CCFE deployment methods
At the core, CCFE is a web application that’s written in JavaScript and runs completely in the web browser. To accommodate different types of installations, CCFE was designed to run as an admin frontend for a single Cruise Control server or as a Central UI to manage many Kafka clusters.
We define these two methods as Embedded and Standalone Methods.
Embedded Method
In this method, CCFE is deployed within Cruise Control itself and is used to manage the Cruise Control instance, where it’s deployed. To run CCFE in this mode, users have to download the CCFE distribution from GitHub and extract the artifacts into the cruise-control-ui folder within the Cruise Control application. Cruise Control has built-in support to detect this method of deployment of CCFE and automatically serves the UI when the user visits the hostname and port combination of Cruise Control in a web browser. In other words, if Cruise Control is deployed on example.com on port 8080, navigating to http://example.com:8080/ shows the CCFE.
More details about this method of deployment is available on the CCFE GitHub page.
Standalone Method
In this method, CCFE is deployed within a webserver like Apache or Nginx that has support for serving static content from a given directory. Application servers can also be used if there is any need to discover the deployed Cruise Control hostnames and ports from an external configuration system.
To let the CCFE know all of the available Cruise Control server details, a configuration file should be made available at the URL /static/config.csv. At LinkedIn, we have built a custom webserver, using the Flask framework, that pulls the Cruise Control server and port details from our own internal cloud to auto-generate the configuration file.
Additionally, proper firewalls should be set up to ensure that the deployment is secure.
In the Standalone Method, CCFE can be deployed in these two architectures: Reverse Proxy Architecture or CORS Architecture.
Reverse Proxy Architecture
In this architecture, CCFE always communicates with the Reverse Proxy to access the REST API provided by Cruise Control.
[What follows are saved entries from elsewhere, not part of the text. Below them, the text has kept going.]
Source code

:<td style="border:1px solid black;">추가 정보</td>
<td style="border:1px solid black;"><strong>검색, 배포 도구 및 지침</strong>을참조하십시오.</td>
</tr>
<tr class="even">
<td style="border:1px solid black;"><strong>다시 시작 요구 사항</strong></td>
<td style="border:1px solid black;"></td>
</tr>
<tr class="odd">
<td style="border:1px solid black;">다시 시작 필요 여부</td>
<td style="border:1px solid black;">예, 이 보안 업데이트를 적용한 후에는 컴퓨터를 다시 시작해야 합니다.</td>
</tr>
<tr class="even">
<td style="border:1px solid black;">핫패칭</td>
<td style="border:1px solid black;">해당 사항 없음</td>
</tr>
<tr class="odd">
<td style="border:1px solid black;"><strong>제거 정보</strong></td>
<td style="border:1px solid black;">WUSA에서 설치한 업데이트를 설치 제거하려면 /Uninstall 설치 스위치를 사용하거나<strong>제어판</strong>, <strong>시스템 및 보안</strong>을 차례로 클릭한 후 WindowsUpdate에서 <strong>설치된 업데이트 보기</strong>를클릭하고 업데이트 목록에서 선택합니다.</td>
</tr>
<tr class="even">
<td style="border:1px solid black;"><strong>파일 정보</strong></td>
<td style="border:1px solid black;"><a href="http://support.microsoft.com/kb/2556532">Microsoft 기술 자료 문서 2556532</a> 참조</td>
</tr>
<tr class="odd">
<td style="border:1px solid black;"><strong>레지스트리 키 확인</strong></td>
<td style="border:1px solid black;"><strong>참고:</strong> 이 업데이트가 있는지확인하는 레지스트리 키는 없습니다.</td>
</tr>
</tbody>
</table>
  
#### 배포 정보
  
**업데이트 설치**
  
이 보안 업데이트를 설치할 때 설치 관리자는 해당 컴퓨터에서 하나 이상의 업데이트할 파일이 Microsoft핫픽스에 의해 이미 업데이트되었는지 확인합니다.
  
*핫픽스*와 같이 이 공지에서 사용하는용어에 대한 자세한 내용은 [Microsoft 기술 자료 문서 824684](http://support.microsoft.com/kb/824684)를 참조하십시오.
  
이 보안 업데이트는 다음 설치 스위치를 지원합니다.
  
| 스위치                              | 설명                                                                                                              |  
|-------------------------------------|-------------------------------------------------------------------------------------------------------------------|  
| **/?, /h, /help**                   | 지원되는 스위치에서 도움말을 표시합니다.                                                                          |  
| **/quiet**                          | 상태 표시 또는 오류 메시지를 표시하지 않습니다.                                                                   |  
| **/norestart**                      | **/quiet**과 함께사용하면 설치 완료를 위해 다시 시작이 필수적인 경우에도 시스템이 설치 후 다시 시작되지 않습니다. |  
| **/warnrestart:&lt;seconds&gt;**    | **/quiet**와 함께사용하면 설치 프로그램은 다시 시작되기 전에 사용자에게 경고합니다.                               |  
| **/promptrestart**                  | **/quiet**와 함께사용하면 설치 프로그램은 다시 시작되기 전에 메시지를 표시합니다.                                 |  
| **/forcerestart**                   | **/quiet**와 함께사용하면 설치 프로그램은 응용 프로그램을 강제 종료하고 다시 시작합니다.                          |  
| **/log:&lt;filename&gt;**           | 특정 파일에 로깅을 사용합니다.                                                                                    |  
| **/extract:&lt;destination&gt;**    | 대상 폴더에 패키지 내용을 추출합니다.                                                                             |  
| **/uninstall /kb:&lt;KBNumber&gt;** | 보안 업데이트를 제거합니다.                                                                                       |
An architecture diagram for this setup looks like this:
CORS Architecture
Both Cruise Control and CCFE have built-in support for leveraging CORS to manage the Kafka clusters. In this setup, CCFE is served from a standalone webserver, and all the requests related to managing Kafka clusters are made directly to Cruise Control.
This architecture is recommended for environments where end-to-end encryption is present in the network and Cruise Control servers are protected from unwanted traffic by using a firewall. As of writing, SSL/TLS support for Cruise Control is a work in progress. For more details, see these authentication-support and ssl support tickets on GitHub.
Conclusion
Kafka usage at LinkedIn has grown at an unprecedented rate and so have the operational challenges. During the course of Kafka's evolution, LinkedIn has created and open sourced tools like Kafka Monitor, Kafka Tools, and Burrow that provide insight into Kafka clusters. Along the same lines, Cruise Control has been built and made open source, providing a unique system to automatically manage Kafka clusters.
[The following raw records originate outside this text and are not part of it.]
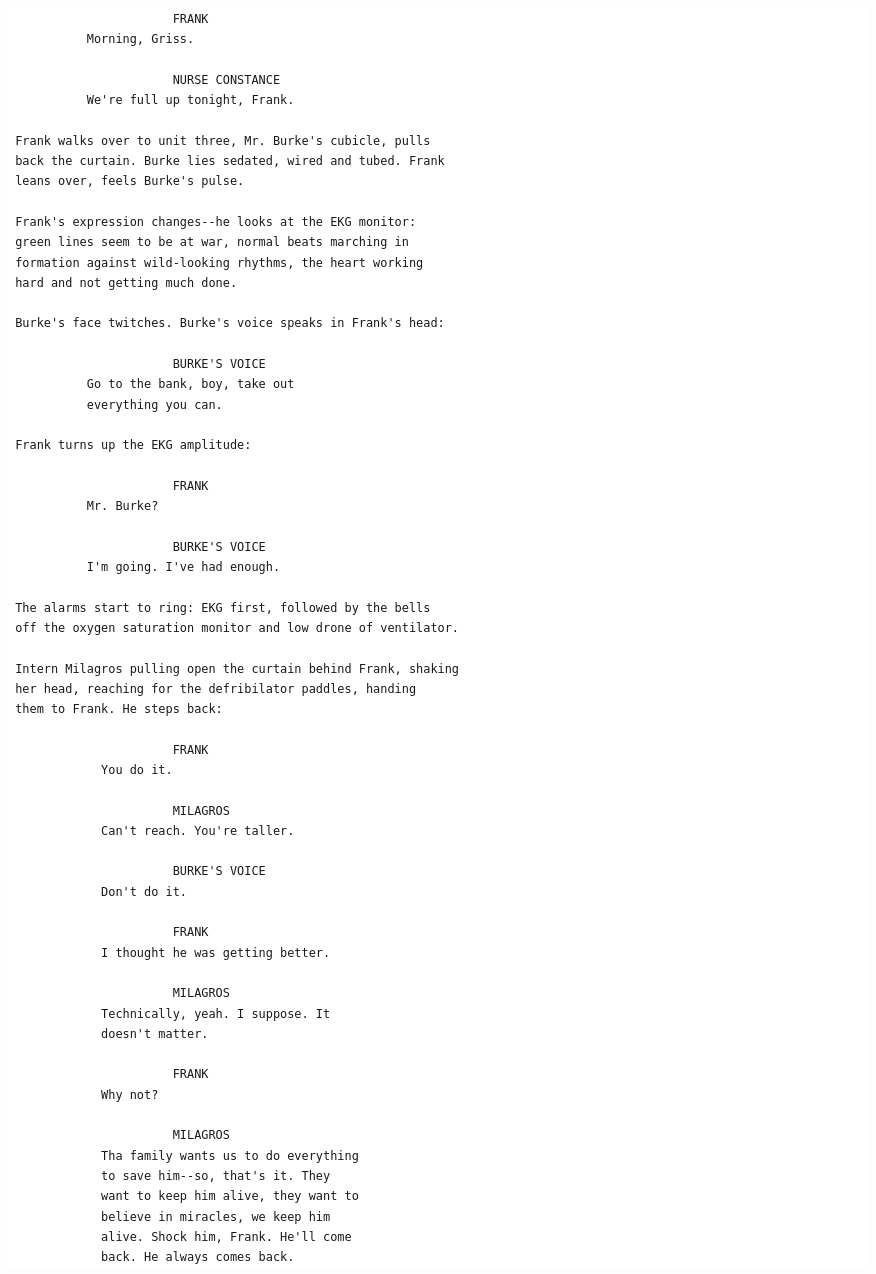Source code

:                            FRANK
               Morning, Griss.

                           NURSE CONSTANCE
               We're full up tonight, Frank.

     Frank walks over to unit three, Mr. Burke's cubicle, pulls 
     back the curtain. Burke lies sedated, wired and tubed. Frank 
     leans over, feels Burke's pulse.

     Frank's expression changes--he looks at the EKG monitor: 
     green lines seem to be at war, normal beats marching in 
     formation against wild-looking rhythms, the heart working 
     hard and not getting much done.

     Burke's face twitches. Burke's voice speaks in Frank's head:

                           BURKE'S VOICE
               Go to the bank, boy, take out 
               everything you can.

     Frank turns up the EKG amplitude:

                           FRANK
               Mr. Burke?

                           BURKE'S VOICE
               I'm going. I've had enough.

     The alarms start to ring: EKG first, followed by the bells 
     off the oxygen saturation monitor and low drone of ventilator.

     Intern Milagros pulling open the curtain behind Frank, shaking 
     her head, reaching for the defribilator paddles, handing 
     them to Frank. He steps back:

                           FRANK
                 You do it.

                           MILAGROS
                 Can't reach. You're taller.

                           BURKE'S VOICE
                 Don't do it.

                           FRANK
                 I thought he was getting better.

                           MILAGROS
                 Technically, yeah. I suppose. It 
                 doesn't matter.

                           FRANK
                 Why not?

                           MILAGROS
                 Tha family wants us to do everything 
                 to save him--so, that's it. They 
                 want to keep him alive, they want to 
                 believe in miracles, we keep him 
                 alive. Shock him, Frank. He'll come 
                 back. He always comes back.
Continuing the same trend, Cruise Control Frontend has been built to address challenges with running distributed teams and Kafka clusters. CCFE leverages the Cruise Control API to operate on Kafka clusters and act as a central dashboard for the entire Kafka ecosystem. Cruise Control Frontend is the go-to application in the Kafka ecosystem at LinkedIn, which we are very happy to make available to the open source community.
Acknowledgments
The Data Streaming Team at LinkedIn has been very helpful in designing and implementing both the Cruise Control and CCFE applications to address the large-scale operational challenges with Kafka deployments. This work is not possible without their help. We also would like to thank the open source community on GitHub for providing feedback to improve the Cruise Control project.